What you should do:
Which lines of the material contain the string "section"? Copy out each of them.

#### Data provided ####

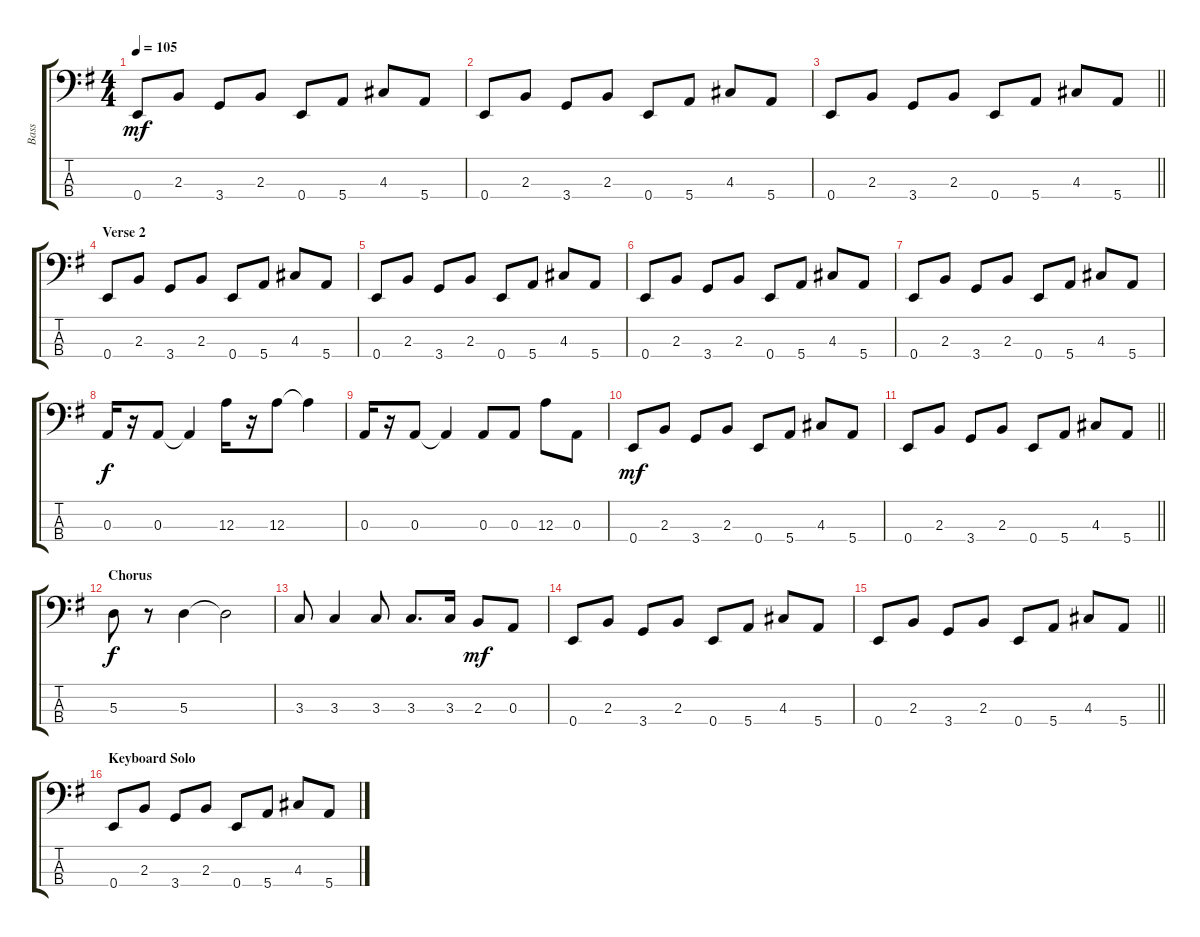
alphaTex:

\track ("Bass" "Bass") {instrument electricbassfinger}
\staff {score tabs}
\tuning (G2 D2 A1 E1) {hide}
\ts (4 4)
\tempo 105
\clef f4
\ks eminor
0.4.8{dy mf} 2.3.8 3.4.8 2.3.8 0.4.8 5.4.8 4.3.8 5.4.8 |
0.4.8 2.3.8 3.4.8 2.3.8 0.4.8 5.4.8 4.3.8 5.4.8 |
\barLineRight lightlight
0.4.8 2.3.8 3.4.8 2.3.8 0.4.8 5.4.8 4.3.8 5.4.8 |
\section ("" "Verse 2")
0.4.8 2.3.8 3.4.8 2.3.8 0.4.8 5.4.8 4.3.8 5.4.8 |
0.4.8 2.3.8 3.4.8 2.3.8 0.4.8 5.4.8 4.3.8 5.4.8 |
0.4.8 2.3.8 3.4.8 2.3.8 0.4.8 5.4.8 4.3.8 5.4.8 |
0.4.8 2.3.8 3.4.8 2.3.8 0.4.8 5.4.8 4.3.8 5.4.8 |
0.3.16{dy f} r.16 0.3.8 0.3{t}.4 12.3.16 r.16 12.3.8 12.3{t}.4 |
0.3.16 r.16 0.3.8 0.3{t}.4 0.3.8 0.3.8 12.3.8 0.3.8 |
0.4.8{dy mf} 2.3.8 3.4.8 2.3.8 0.4.8 5.4.8 4.3.8 5.4.8 |
\barLineRight lightlight
0.4.8 2.3.8 3.4.8 2.3.8 0.4.8 5.4.8 4.3.8 5.4.8 |
\section ("" "Chorus")
5.3.8{dy f} r.8 5.3.4 5.3{t}.2 |
3.3.8 3.3.4 3.3.8 3.3.8{d} 3.3.16 2.3.8{dy mf} 0.3.8 |
0.4.8 2.3.8 3.4.8 2.3.8 0.4.8 5.4.8 4.3.8 5.4.8 |
\barLineRight lightlight
0.4.8 2.3.8 3.4.8 2.3.8 0.4.8 5.4.8 4.3.8 5.4.8 |
\section ("" "Keyboard Solo")
0.4.8 2.3.8 3.4.8 2.3.8 0.4.8 5.4.8 4.3.8 5.4.8
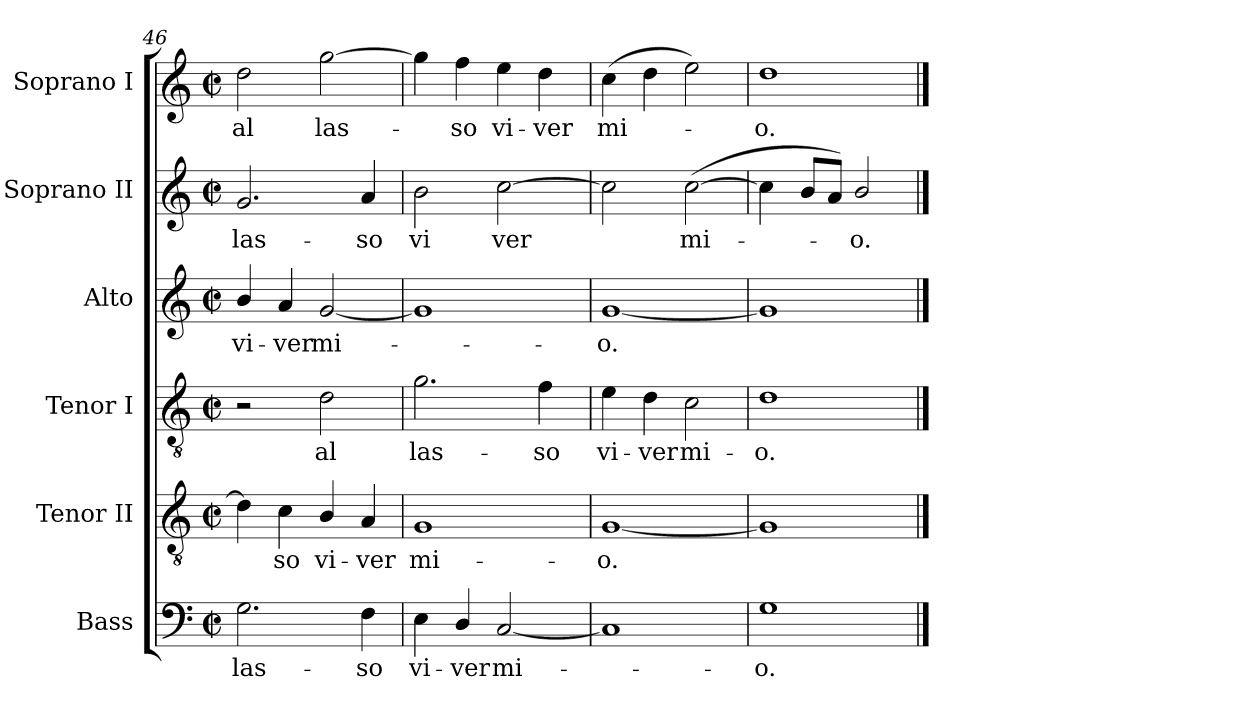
**kern	**text	**kern	**text	**kern	**text	**kern	**text	**kern	**text	**kern	**text
*part6	*part6	*part5	*part5	*part4	*part4	*part3	*part3	*part2	*part2	*part1	*part1
*staff6	*staff6	*staff5	*staff5	*staff4	*staff4	*staff3	*staff3	*staff2	*staff2	*staff1	*staff1
*I"Bass	*	*I"Tenor II	*	*I"Tenor I	*	*I"Alto	*	*I"Soprano II	*	*I"Soprano I	*
*I'B	*	*I'T II	*	*I'T I	*	*I'A	*	*I'S II	*	*I'S I	*
*clefF4	*	*clefGv2	*	*clefGv2	*	*clefG2	*	*clefG2	*	*clefG2	*
*k[]	*	*k[]	*	*k[]	*	*k[]	*	*k[]	*	*k[]	*
*C:	*	*C:	*	*C:	*	*C:	*	*C:	*	*C:	*
*M2/2	*	*M2/2	*	*M2/2	*	*M2/2	*	*M2/2	*	*M2/2	*
*met(c|)	*	*met(c|)	*	*met(c|)	*	*met(c|)	*	*met(c|)	*	*met(c|)	*
=46	=46	=46	=46	=46	=46	=46	=46	=46	=46	=46	=46
!	!LO:LY:b	!	!	!	!	!	!LO:LY:b	!	!LO:LY:b	!	!LO:LY:b
2.G	las-	4d]	.	2r	.	4b/	vi-	2.g	las-	2dd	al
!	!	!	!LO:LY:b	!	!	!	!LO:LY:b	!	!	!	!
.	.	4c	so	.	.	4a	-ver	.	.	.	.
!	!	!	!LO:LY:b	!	!LO:LY:b	!	!LO:LY:b	!	!	!	!LO:LY:b
.	.	4B/	vi-	2d	al	[2g	mi-	.	.	[2gg	las-
!	!LO:LY:b	!	!LO:LY:b	!	!	!	!	!	!LO:LY:b	!	!
4F	-so	4A	-ver	.	.	.	.	4a	-so	.	.
=47	=47	=47	=47	=47	=47	=47	=47	=47	=47	=47	=47
!	!LO:LY:b	!	!LO:LY:b	!	!LO:LY:b	!	!	!	!LO:LY:b	!	!
4E	vi-	1G	mi-	2.g	las-	1g]	.	2b	vi	4gg]	.
!	!LO:LY:b	!	!	!	!	!	!	!	!	!	!LO:LY:b
4D/	-ver	.	.	.	.	.	.	.	.	4ff	so
!	!LO:LY:b	!	!	!	!	!	!	!	!LO:LY:b	!	!LO:LY:b
[2C	mi-	.	.	.	.	.	.	[2cc	ver	4ee	vi-
!	!	!	!	!	!LO:LY:b	!	!	!	!	!	!LO:LY:b
.	.	.	.	4f	-so	.	.	.	.	4dd	-ver
=48	=48	=48	=48	=48	=48	=48	=48	=48	=48	=48	=48
!	!	!	!LO:LY:b	!	!LO:LY:b	!	!LO:LY:b	!	!	!	!LO:LY:b
1C]	.	[1G	-o.	4e	vi-	[1g	o.	2cc]	.	(>4cc	mi-
!	!	!	!	!	!LO:LY:b	!	!	!	!	!	!
.	.	.	.	4d	-ver	.	.	.	.	4dd	.
!	!	!	!	!	!LO:LY:b	!	!	!	!LO:LY:b	!	!
.	.	.	.	2c	mi-	.	.	(<[2cc	mi-	2ee)	.
=49	=49	=49	=49	=49	=49	=49	=49	=49	=49	=49	=49
!	!LO:LY:b	!	!	!	!LO:LY:b	!	!	!	!	!	!LO:LY:b
1G	o.	1G]	.	1d	-o.	1g]	.	4cc]	.	1dd	o.
.	.	.	.	.	.	.	.	8bL	.	.	.
.	.	.	.	.	.	.	.	8aJ)	.	.	.
!	!	!	!	!	!	!	!	!	!LO:LY:b	!	!
.	.	.	.	.	.	.	.	2b/	o.	.	.
==	==	==	==	==	==	==	==	==	==	==	==
*-	*-	*-	*-	*-	*-	*-	*-	*-	*-	*-	*-
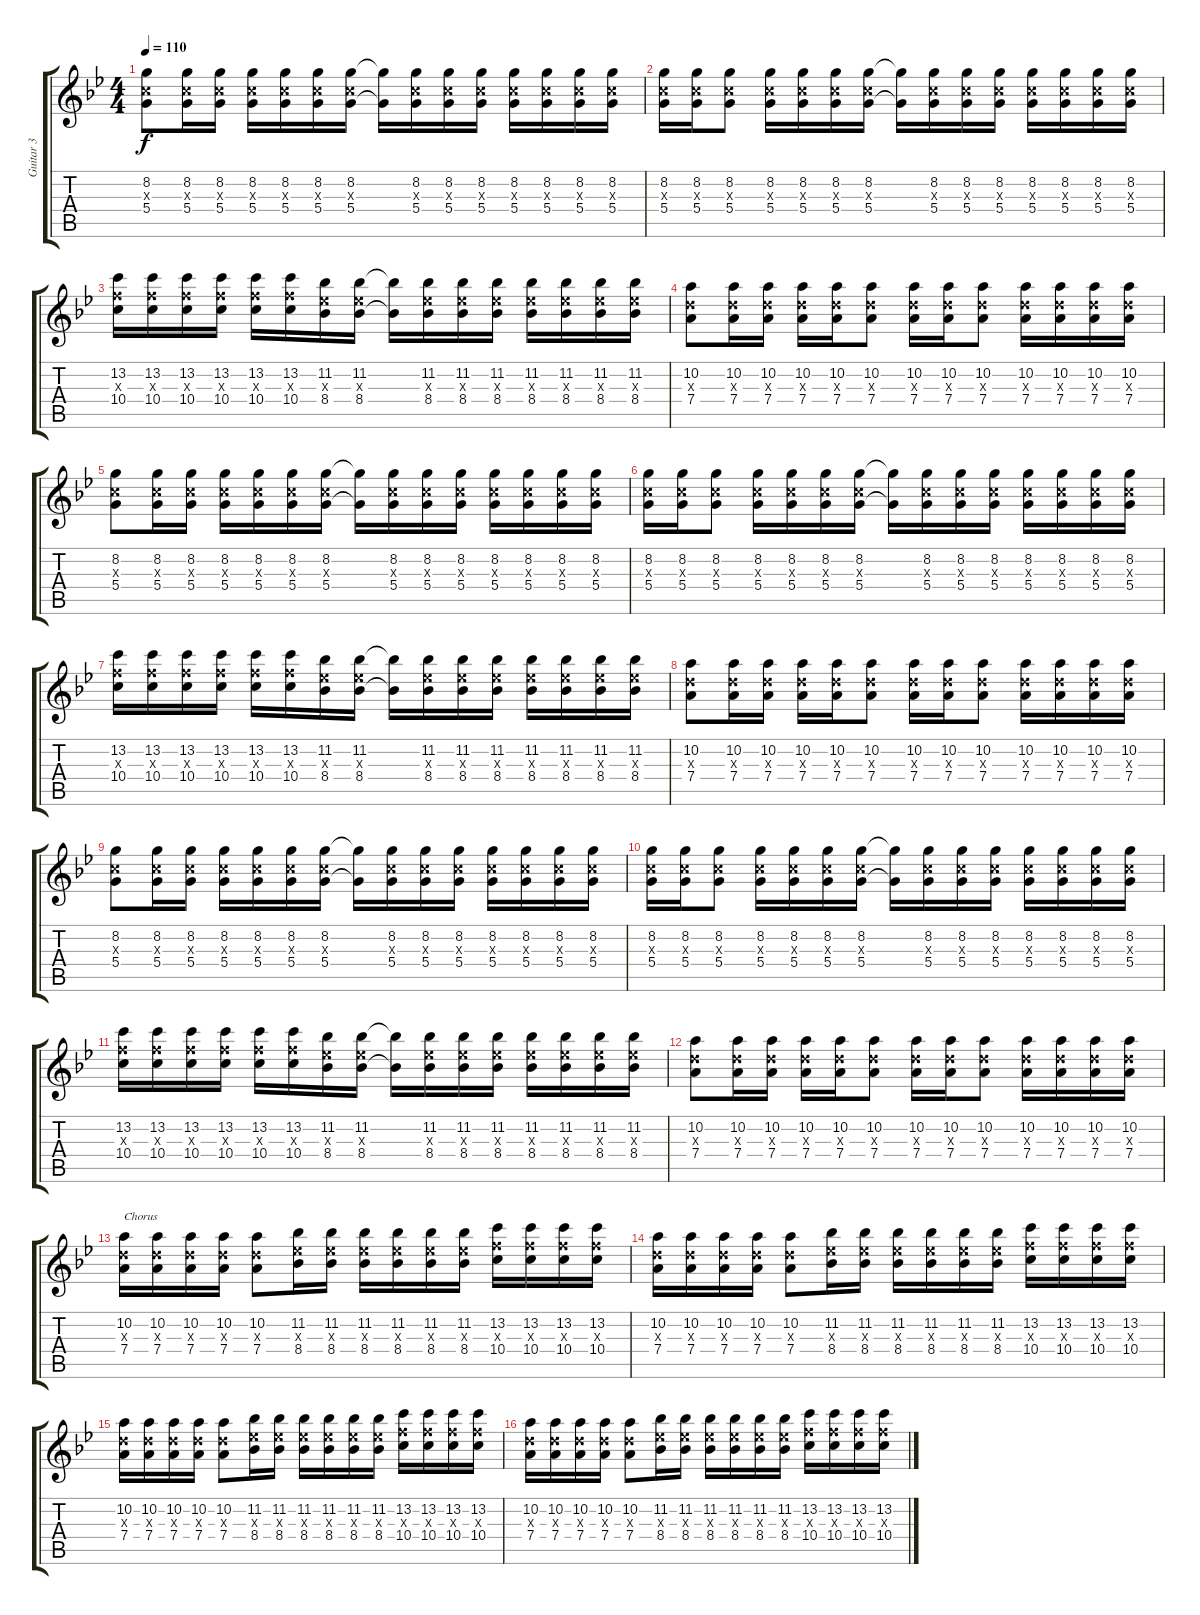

####

Correct output:
\section ("" "Verse 2")
\section ("" "Chorus")
\section ("" "Keyboard Solo")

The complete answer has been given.